Receptor tyrosine kinases (RTKs) are a large family of transmembrane receptors that contain a tyrosine kinase domain in their cytoplasmic domains. Oligomerization of RTKs induces transphosphorylation of their cytoplasmic domains, which leads to activation of their tyrosine kinase activity. Phosphorylated tyrosine residues on downstream molecules serve as docking sites for other cytoplasmic signaling molecules containing phosphotyrosine binding domains such as SH2 and PTB domains to form multimeric protein complexes.
The activation of RTKs induced by ligand binding is tightly controlled by ‘positive’ and ‘negative’ regulatory mechanisms. One such negative mechanism is removal of activated RTKs from the cell surface by the process of endocytosis in which the Cbl family of E3 ubiquitin ligases and other adapter proteins play a key role. Cbl contains an SH2 domain that binds to phosphotyrosine residues on activated RTKs and a RING finger domain that is responsible for ubiquitination of the RTKs. Cbl also serves as a scaffold protein to recruit other adapter proteins such as CD2-associated protein (CD2AP) and SH3 domain kinase binding protein 1 (SH3KBP1) in close proximity of RTKs. Endophilins, pre-associated with SH3KBP1, regulate clathrin-coated vesicles that can induce negative curvature and invagination of the plasma membrane during the early step of RTK internalization. This mechanism has been observed during internalization of several RTKs, including EGFR, PDGFR, c-Met and c-Kit [1
]. Internalized RTKs are sorted into multivesicular bodies and targeted for endosomal degradation. Overall, the negative regulatory pathways of RTKs that attenuate and terminate signals have not been studied well.
Using a mass spectrometry-based proteomic approach, we previously identified a number of signaling molecules undergoing tyrosine phosphorylation in the EGFR signaling pathway, including Odin [4
]. Odin is a ubiquitously expressed 130 kDa cytosolic protein that contains six ankyrin repeat domains at its N-terminus, two sterile alpha motifs (SAM) and a phosphotyrosine binding domain (PTB) at its C-terminus. Our group has previously shown that overexpression of Odin causes inhibition of c-Fos promoter activity and that microinjection of Odin cDNA into NIH3T3 cells inhibits PDGF-induced mitogenesis [5
]. We have also examined the effects of loss of expression of Odin by generating Odin-deficient mice. Although, Odin-deficient mice do not display any obvious phenotype, mouse embryonic fibroblasts (MEFs) generated from these mice exhibit a hyperproliferative phenotype compared to wild-type-derived MEFs [7
] implicating Odin as a negative regulator in growth factor signaling. More recently, Odin was identified as a downstream scaffold protein in EphA receptor signaling and suggested to play a pivotal role in EphA receptor signaling [8
]. However, the molecular mechanisms by which Odin affects cellular proliferation/growth mediated by RTK signaling are still poorly characterized.

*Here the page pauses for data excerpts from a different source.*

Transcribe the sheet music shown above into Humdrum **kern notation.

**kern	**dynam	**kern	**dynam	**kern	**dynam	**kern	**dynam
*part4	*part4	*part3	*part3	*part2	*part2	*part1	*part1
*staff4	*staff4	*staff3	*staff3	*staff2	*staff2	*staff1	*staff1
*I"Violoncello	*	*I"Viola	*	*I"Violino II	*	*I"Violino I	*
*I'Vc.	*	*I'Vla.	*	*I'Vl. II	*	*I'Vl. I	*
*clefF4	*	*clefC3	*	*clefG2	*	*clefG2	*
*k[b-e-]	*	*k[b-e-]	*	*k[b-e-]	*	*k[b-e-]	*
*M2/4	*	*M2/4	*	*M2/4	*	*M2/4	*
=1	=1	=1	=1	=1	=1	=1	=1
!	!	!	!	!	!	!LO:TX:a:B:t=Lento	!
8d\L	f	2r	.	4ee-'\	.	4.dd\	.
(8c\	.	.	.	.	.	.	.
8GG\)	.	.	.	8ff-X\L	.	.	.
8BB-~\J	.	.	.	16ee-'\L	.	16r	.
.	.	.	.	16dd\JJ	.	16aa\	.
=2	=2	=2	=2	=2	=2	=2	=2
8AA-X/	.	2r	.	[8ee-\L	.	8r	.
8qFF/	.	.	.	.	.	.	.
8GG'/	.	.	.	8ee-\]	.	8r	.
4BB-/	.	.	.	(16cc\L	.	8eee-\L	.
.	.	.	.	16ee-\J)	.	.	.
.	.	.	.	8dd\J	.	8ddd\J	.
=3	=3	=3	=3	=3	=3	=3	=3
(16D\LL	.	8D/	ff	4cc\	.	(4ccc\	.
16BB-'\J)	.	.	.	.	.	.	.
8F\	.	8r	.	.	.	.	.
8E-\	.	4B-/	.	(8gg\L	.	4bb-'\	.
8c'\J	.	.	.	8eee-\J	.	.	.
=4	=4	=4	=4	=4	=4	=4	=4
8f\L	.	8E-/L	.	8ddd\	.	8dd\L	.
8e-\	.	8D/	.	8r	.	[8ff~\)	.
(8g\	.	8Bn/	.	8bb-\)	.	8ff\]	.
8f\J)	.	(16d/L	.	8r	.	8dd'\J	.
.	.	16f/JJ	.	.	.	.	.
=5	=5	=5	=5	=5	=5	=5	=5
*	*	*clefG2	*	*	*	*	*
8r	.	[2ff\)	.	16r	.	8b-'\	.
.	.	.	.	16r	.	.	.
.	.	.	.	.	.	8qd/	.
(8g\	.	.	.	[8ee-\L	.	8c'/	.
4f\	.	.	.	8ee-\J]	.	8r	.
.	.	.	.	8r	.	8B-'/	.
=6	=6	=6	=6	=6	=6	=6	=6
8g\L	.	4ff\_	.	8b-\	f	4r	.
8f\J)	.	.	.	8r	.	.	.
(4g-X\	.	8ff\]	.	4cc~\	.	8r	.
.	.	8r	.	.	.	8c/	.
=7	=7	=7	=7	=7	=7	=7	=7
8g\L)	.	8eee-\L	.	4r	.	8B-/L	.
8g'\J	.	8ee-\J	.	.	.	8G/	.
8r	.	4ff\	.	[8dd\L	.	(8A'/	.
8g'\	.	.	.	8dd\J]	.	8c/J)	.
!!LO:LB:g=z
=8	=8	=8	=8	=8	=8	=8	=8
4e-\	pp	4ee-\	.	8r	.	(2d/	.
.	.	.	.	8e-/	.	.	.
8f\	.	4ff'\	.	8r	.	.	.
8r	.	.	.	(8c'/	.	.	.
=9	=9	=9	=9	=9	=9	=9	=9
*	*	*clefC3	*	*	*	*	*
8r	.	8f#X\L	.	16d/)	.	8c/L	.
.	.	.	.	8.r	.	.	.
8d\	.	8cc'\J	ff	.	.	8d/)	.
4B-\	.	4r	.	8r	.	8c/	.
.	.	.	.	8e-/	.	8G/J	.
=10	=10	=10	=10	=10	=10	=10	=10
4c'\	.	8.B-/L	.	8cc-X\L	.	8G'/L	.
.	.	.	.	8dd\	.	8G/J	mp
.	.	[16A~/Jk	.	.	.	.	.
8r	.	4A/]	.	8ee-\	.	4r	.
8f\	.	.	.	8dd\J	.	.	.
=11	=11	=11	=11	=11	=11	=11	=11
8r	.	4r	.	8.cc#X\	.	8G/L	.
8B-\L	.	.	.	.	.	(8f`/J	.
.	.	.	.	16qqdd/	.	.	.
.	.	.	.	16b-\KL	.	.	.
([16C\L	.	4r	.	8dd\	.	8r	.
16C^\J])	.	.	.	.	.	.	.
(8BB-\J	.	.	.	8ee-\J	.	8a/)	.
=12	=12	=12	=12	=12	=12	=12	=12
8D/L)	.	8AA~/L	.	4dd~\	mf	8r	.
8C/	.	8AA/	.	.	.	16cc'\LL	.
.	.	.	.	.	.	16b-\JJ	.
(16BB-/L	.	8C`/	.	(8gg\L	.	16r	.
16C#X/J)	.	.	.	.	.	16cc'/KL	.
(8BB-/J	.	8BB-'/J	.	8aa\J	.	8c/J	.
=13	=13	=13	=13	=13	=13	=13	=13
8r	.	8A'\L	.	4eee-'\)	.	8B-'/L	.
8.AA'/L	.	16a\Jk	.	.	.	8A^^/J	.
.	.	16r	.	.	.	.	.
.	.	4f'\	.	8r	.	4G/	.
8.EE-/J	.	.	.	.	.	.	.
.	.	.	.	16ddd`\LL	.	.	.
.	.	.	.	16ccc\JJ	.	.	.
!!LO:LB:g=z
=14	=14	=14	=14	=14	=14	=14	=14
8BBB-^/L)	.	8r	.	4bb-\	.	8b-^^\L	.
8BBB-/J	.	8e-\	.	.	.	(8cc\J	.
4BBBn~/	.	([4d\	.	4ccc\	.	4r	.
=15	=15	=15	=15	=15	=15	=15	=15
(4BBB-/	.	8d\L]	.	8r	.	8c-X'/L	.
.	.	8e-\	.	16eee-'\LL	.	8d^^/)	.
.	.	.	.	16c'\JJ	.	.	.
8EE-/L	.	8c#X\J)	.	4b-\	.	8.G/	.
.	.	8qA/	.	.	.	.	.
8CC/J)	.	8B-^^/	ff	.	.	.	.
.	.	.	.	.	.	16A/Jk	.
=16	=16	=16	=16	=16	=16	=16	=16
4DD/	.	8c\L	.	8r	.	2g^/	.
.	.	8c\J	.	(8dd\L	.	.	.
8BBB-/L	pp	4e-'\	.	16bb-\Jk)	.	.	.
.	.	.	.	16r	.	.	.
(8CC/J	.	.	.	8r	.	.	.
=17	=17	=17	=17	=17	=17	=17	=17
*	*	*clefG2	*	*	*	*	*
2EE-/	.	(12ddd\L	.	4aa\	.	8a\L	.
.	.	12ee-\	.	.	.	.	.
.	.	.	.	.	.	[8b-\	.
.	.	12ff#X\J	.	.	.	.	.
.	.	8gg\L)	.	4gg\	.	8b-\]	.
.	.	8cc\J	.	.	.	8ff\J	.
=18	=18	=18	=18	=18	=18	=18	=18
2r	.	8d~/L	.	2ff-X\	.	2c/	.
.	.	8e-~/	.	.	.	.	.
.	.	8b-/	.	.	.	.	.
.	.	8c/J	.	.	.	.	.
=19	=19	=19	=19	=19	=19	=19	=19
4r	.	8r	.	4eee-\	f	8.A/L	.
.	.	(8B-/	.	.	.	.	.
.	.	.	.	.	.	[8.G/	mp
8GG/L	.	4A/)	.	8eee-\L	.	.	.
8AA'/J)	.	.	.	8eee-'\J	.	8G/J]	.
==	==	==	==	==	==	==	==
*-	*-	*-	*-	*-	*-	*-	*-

Stable isotope labeling by amino acids in cell culture (SILAC) has been previously used to identify specific protein-protein interactions [10
]. The advantages of the SILAC method are that it not only uses mass spectrometry for comprehensive identification of protein complexes but can also allows differentiation of true interacting proteins from proteins that bind non-specifically. To better understand the function of Odin, we employed a SILAC-based proteomic approach to characterize the interactome of Odin in activated EGFR signaling. Our quantitative mass spectrometric analysis identified 18 out of 193 proteins as true interacting partners of Odin. Further, Western blotting results confirmed eight protein-protein interactions. By searching Human Protein Reference Database (HPRD) [13
] for known interactions among 18 novel protein interactors of Odin, we constructed an interaction network of the Odin protein complex, in which several Odin interacting partners also bind to each other. This literature-based functional analysis also revealed that proteins involved in endocytosis are enriched in the Odin protein complex suggesting that Odin may play a role in endocytosis of EGFR as a negative regulator.